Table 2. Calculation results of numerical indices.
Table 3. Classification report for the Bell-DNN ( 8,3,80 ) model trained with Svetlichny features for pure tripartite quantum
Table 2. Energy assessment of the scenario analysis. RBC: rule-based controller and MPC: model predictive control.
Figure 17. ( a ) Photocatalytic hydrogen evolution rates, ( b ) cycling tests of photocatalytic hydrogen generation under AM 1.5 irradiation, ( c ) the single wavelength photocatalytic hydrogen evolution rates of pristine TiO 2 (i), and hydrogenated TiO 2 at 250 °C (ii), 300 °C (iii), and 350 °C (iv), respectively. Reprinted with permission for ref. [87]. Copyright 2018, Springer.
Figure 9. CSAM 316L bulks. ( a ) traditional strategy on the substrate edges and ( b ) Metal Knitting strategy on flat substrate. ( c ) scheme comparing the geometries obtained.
==
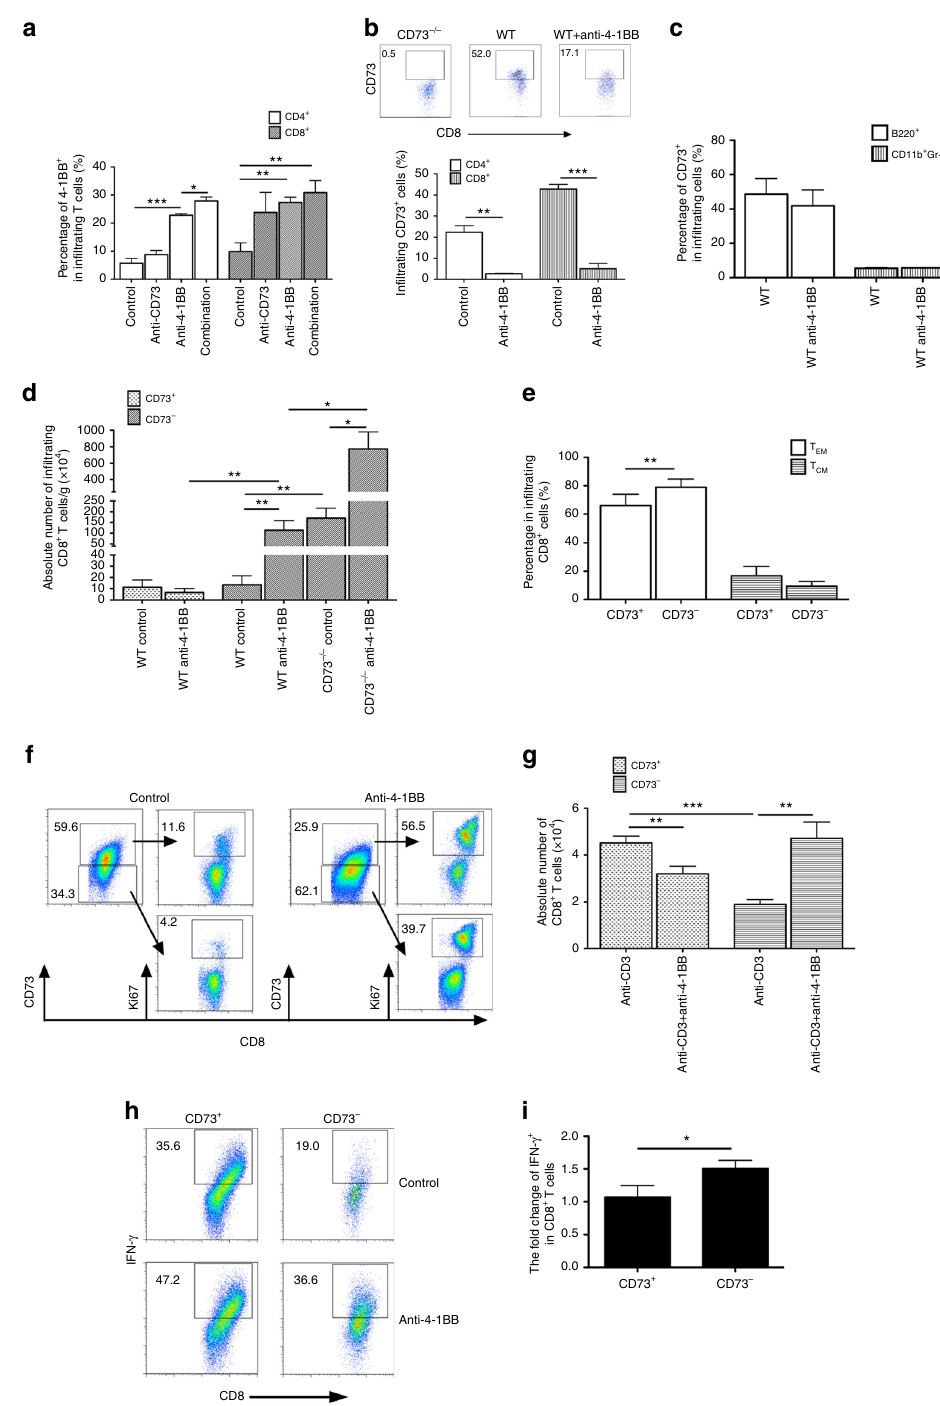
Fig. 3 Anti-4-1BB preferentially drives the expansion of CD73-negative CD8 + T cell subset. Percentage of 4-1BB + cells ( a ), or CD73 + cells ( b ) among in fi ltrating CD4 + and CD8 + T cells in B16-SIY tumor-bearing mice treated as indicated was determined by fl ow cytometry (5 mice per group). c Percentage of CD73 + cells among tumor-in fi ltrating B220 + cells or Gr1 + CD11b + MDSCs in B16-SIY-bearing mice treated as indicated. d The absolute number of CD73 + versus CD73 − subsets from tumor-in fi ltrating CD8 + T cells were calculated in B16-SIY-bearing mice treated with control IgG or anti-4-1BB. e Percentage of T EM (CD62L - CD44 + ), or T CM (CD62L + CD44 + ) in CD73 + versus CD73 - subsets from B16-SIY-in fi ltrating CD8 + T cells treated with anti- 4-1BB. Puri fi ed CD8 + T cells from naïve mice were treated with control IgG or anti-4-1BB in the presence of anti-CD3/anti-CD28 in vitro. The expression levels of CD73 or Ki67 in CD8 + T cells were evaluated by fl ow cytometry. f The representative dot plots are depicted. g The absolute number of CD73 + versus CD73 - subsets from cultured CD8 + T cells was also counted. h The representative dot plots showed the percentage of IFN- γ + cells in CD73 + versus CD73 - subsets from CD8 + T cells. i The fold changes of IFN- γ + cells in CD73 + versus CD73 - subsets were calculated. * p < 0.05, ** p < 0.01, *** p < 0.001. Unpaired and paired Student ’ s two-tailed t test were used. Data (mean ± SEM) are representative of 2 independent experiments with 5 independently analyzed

→ WORK INSTRUCTION: Your answer should be the lines above, from the line containing "Table 2. Calculation" up to and including the line containing "Table 2. Energy", reproduced exactly and with nothing else.

→ EXERCISE RESULT:
Table 2. Calculation results of numerical indices.
Table 3. Classification report for the Bell-DNN ( 8,3,80 ) model trained with Svetlichny features for pure tripartite quantum
Table 2. Energy assessment of the scenario analysis. RBC: rule-based controller and MPC: model predictive control.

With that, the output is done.